My thirst for understanding protobuf had quenched and I realized I learned something awesome and valuable today. Then I got thinking, what are the advantages of protobuf over JSON. So, I turned back to my browser and googled “protobuf vs JSON” and I was directed to this beautiful article by Anna Jones at bizety.com:

https://www.bizety.com/2018/11/12/protocol-buffers-vs-json/

It turns out that through multiple real world tests conducted by some renowned tech companies, protobuf was observed to be twice as fast compared to JSON. Google says that protobuf is 20 to 100 times faster than XML.

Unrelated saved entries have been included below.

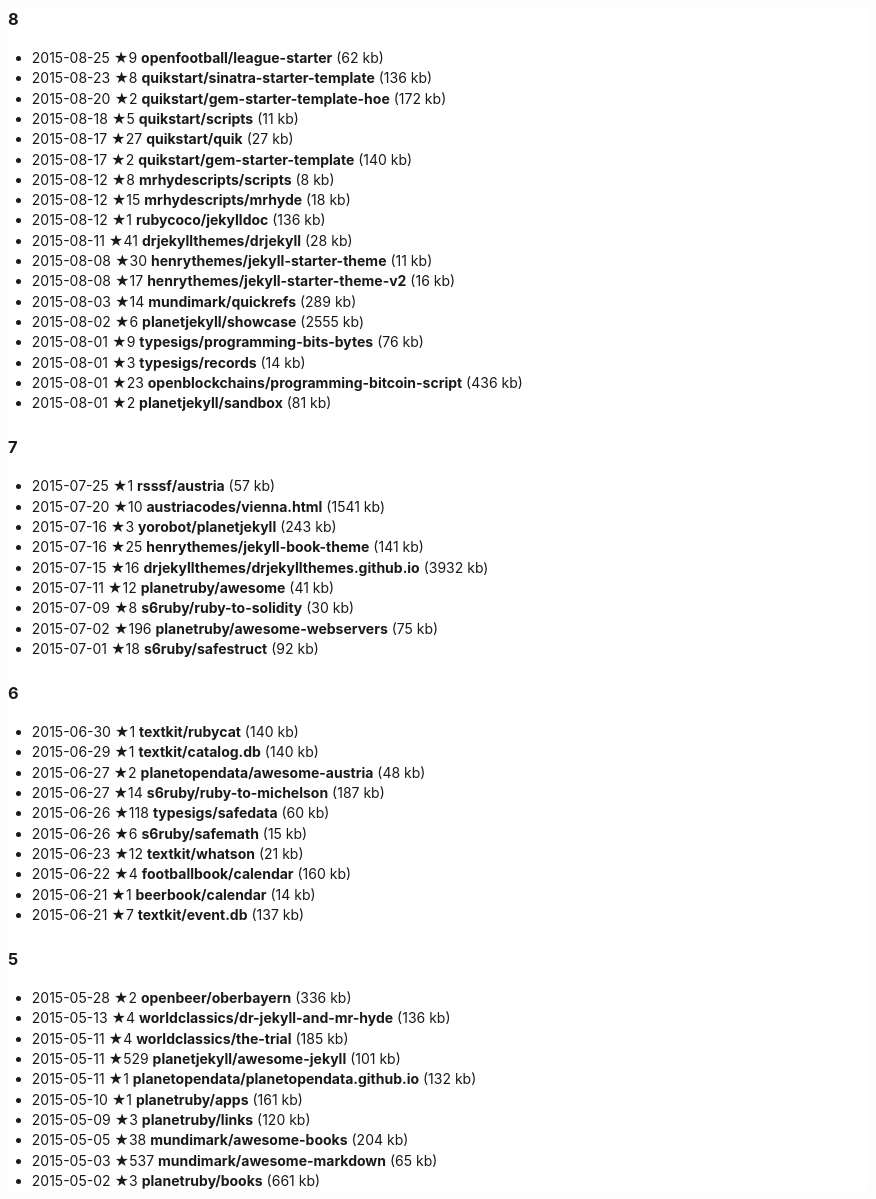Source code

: ### 8

- 2015-08-25 ★9 **openfootball/league-starter** (62 kb)
- 2015-08-23 ★8 **quikstart/sinatra-starter-template** (136 kb)
- 2015-08-20 ★2 **quikstart/gem-starter-template-hoe** (172 kb)
- 2015-08-18 ★5 **quikstart/scripts** (11 kb)
- 2015-08-17 ★27 **quikstart/quik** (27 kb)
- 2015-08-17 ★2 **quikstart/gem-starter-template** (140 kb)
- 2015-08-12 ★8 **mrhydescripts/scripts** (8 kb)
- 2015-08-12 ★15 **mrhydescripts/mrhyde** (18 kb)
- 2015-08-12 ★1 **rubycoco/jekylldoc** (136 kb)
- 2015-08-11 ★41 **drjekyllthemes/drjekyll** (28 kb)
- 2015-08-08 ★30 **henrythemes/jekyll-starter-theme** (11 kb)
- 2015-08-08 ★17 **henrythemes/jekyll-starter-theme-v2** (16 kb)
- 2015-08-03 ★14 **mundimark/quickrefs** (289 kb)
- 2015-08-02 ★6 **planetjekyll/showcase** (2555 kb)
- 2015-08-01 ★9 **typesigs/programming-bits-bytes** (76 kb)
- 2015-08-01 ★3 **typesigs/records** (14 kb)
- 2015-08-01 ★23 **openblockchains/programming-bitcoin-script** (436 kb)
- 2015-08-01 ★2 **planetjekyll/sandbox** (81 kb)

### 7

- 2015-07-25 ★1 **rsssf/austria** (57 kb)
- 2015-07-20 ★10 **austriacodes/vienna.html** (1541 kb)
- 2015-07-16 ★3 **yorobot/planetjekyll** (243 kb)
- 2015-07-16 ★25 **henrythemes/jekyll-book-theme** (141 kb)
- 2015-07-15 ★16 **drjekyllthemes/drjekyllthemes.github.io** (3932 kb)
- 2015-07-11 ★12 **planetruby/awesome** (41 kb)
- 2015-07-09 ★8 **s6ruby/ruby-to-solidity** (30 kb)
- 2015-07-02 ★196 **planetruby/awesome-webservers** (75 kb)
- 2015-07-01 ★18 **s6ruby/safestruct** (92 kb)

### 6

- 2015-06-30 ★1 **textkit/rubycat** (140 kb)
- 2015-06-29 ★1 **textkit/catalog.db** (140 kb)
- 2015-06-27 ★2 **planetopendata/awesome-austria** (48 kb)
- 2015-06-27 ★14 **s6ruby/ruby-to-michelson** (187 kb)
- 2015-06-26 ★118 **typesigs/safedata** (60 kb)
- 2015-06-26 ★6 **s6ruby/safemath** (15 kb)
- 2015-06-23 ★12 **textkit/whatson** (21 kb)
- 2015-06-22 ★4 **footballbook/calendar** (160 kb)
- 2015-06-21 ★1 **beerbook/calendar** (14 kb)
- 2015-06-21 ★7 **textkit/event.db** (137 kb)

### 5

- 2015-05-28 ★2 **openbeer/oberbayern** (336 kb)
- 2015-05-13 ★4 **worldclassics/dr-jekyll-and-mr-hyde** (136 kb)
- 2015-05-11 ★4 **worldclassics/the-trial** (185 kb)
- 2015-05-11 ★529 **planetjekyll/awesome-jekyll** (101 kb)
- 2015-05-11 ★1 **planetopendata/planetopendata.github.io** (132 kb)
- 2015-05-10 ★1 **planetruby/apps** (161 kb)
- 2015-05-09 ★3 **planetruby/links** (120 kb)
- 2015-05-05 ★38 **mundimark/awesome-books** (204 kb)
- 2015-05-03 ★537 **mundimark/awesome-markdown** (65 kb)
- 2015-05-02 ★3 **planetruby/books** (661 kb)

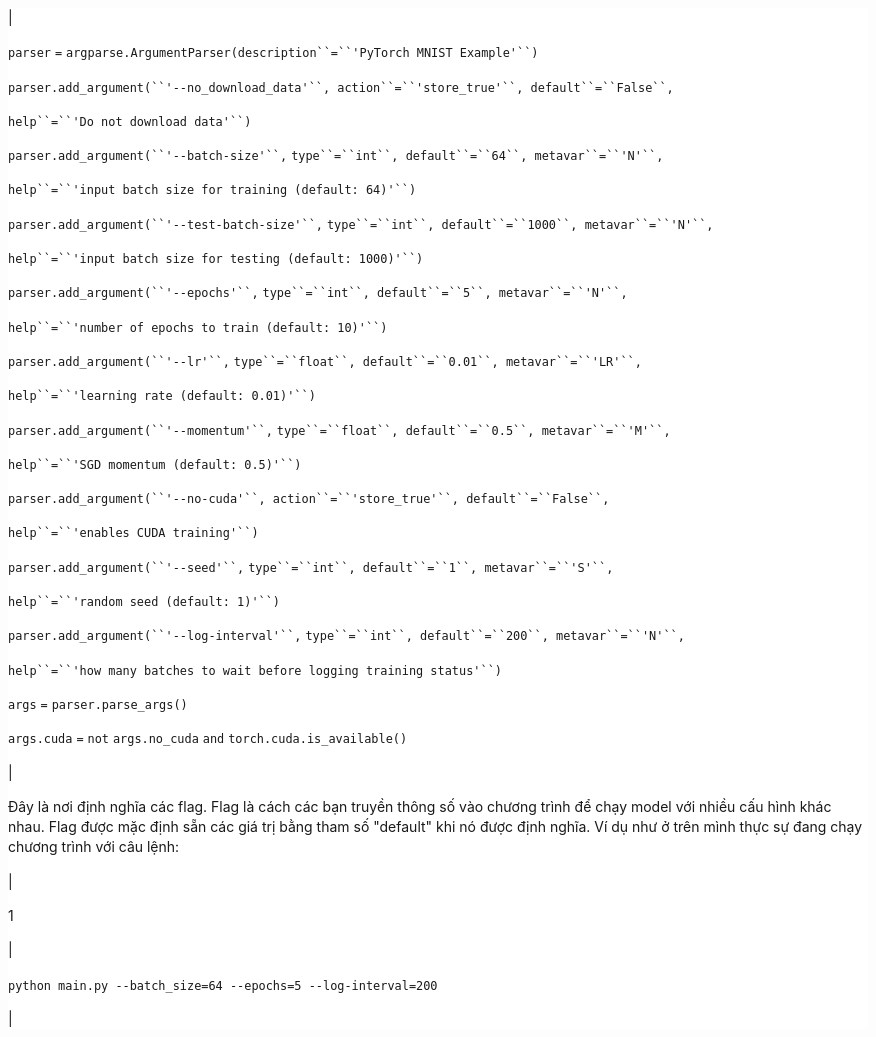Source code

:  |

`parser` `=` `argparse.ArgumentParser(description``=``'PyTorch MNIST Example'``)`

`parser.add_argument(``'--no_download_data'``, action``=``'store_true'``, default``=``False``,`

`help``=``'Do not download data'``)`

`parser.add_argument(``'--batch-size'``,` `type``=``int``, default``=``64``, metavar``=``'N'``,`

`help``=``'input batch size for training (default: 64)'``)`

`parser.add_argument(``'--test-batch-size'``,` `type``=``int``, default``=``1000``, metavar``=``'N'``,`

`help``=``'input batch size for testing (default: 1000)'``)`

`parser.add_argument(``'--epochs'``,` `type``=``int``, default``=``5``, metavar``=``'N'``,`

`help``=``'number of epochs to train (default: 10)'``)`

`parser.add_argument(``'--lr'``,` `type``=``float``, default``=``0.01``, metavar``=``'LR'``,`

`help``=``'learning rate (default: 0.01)'``)`

`parser.add_argument(``'--momentum'``,` `type``=``float``, default``=``0.5``, metavar``=``'M'``,`

`help``=``'SGD momentum (default: 0.5)'``)`

`parser.add_argument(``'--no-cuda'``, action``=``'store_true'``, default``=``False``,`

`help``=``'enables CUDA training'``)`

`parser.add_argument(``'--seed'``,` `type``=``int``, default``=``1``, metavar``=``'S'``,`

`help``=``'random seed (default: 1)'``)`

`parser.add_argument(``'--log-interval'``,` `type``=``int``, default``=``200``, metavar``=``'N'``,`

`help``=``'how many batches to wait before logging training status'``)`

`args` `=` `parser.parse_args()`

`args.cuda` `=` `not` `args.no_cuda` `and` `torch.cuda.is_available()`

 |

Đây là nơi định nghĩa các flag. Flag là cách các bạn truyền thông số vào chương trình để chạy model với nhiều cấu hình khác nhau. Flag được mặc định sẵn các giá trị bằng tham số "default" khi nó được định nghĩa. Ví dụ như ở trên mình thực sự đang chạy chương trình với câu lệnh:

|

1

 |

`python main.py --batch_size=64 --epochs=5 --log-interval=200`

 |

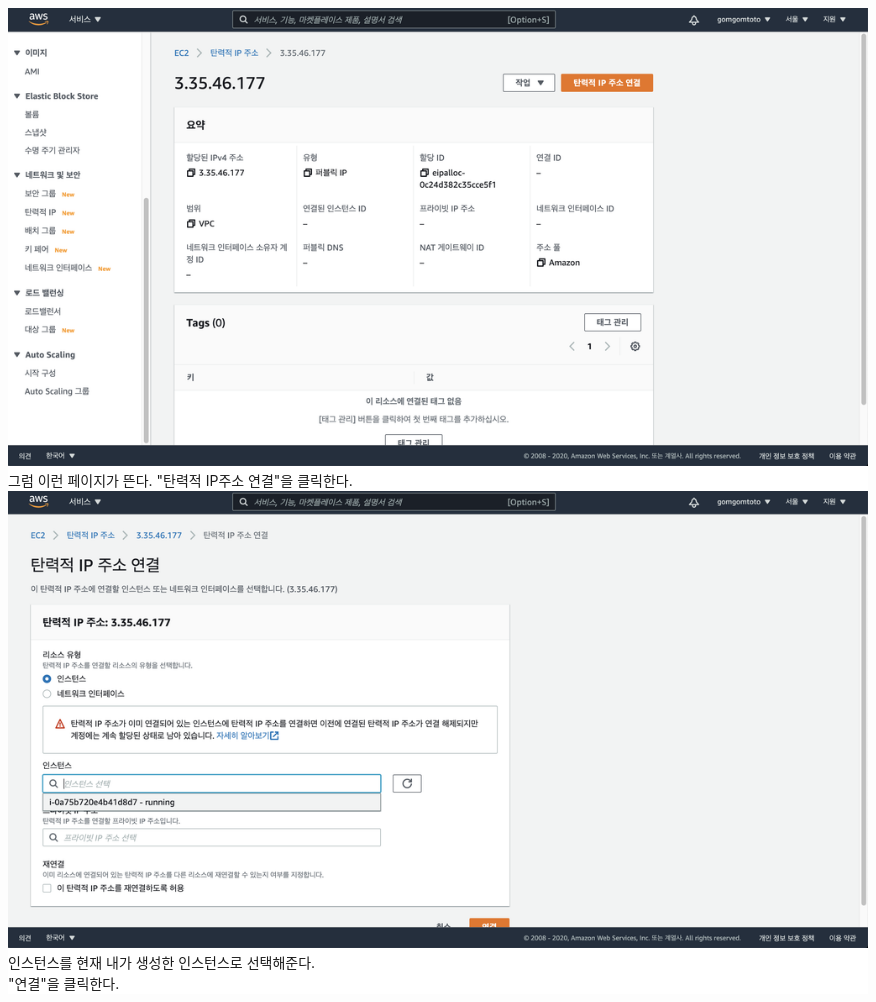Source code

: ![png](/assets/images/2020-12-22/12.png)  
그럼 이런 페이지가 뜬다. "탄력적 IP주소 연결"을 클릭한다.  
![png](/assets/images/2020-12-22/13.png)  
인스턴스를 현재 내가 생성한 인스턴스로 선택해준다.  
"연결"을 클릭한다.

But, does that mean that everyone should right away drop JSON and start using protobuf for their data transfer between the fronted and the backend. For me as a security researcher that would be bad news because JSON helps you understand the data that is being sent to and from the server aiding in your understanding of the application at hand.

This blog on codeclimate.com provides five reasons when JSON makes better sense for developers as well. I am mentioning them over here verabtim:

“There do remain times when JSON is a better fit than something like Protocol Buffers, including situations where:

  • You need or want data to be human readable
  • Data from the service is directly consumed by a web browser
  • Your server side application is written in JavaScript
  • You aren’t prepared to tie the data model to a schema
  • You don’t have the bandwidth to add another tool to your arsenal
  • The operational burden of running a different kind of network service is too great”

It Helps To Be Armed With Knowledge

As security researches it is important to know these bits and pieces of so many different technologies. You never know the next platform you pick for bounty hunting or pentesting may very well be using protobuf and if you have taken time out in the past to understand this protocol, you can jump right into the exploitation phase and skip the learning curve.

Fin.

Side note: I wrote this blog because I realized that teaching a subject to others is the only way you can know whether you truly understand it. I love to learn, but I am bad at retaining stuff in my brain. Writing about the subject I just learned helps me retain the information longer.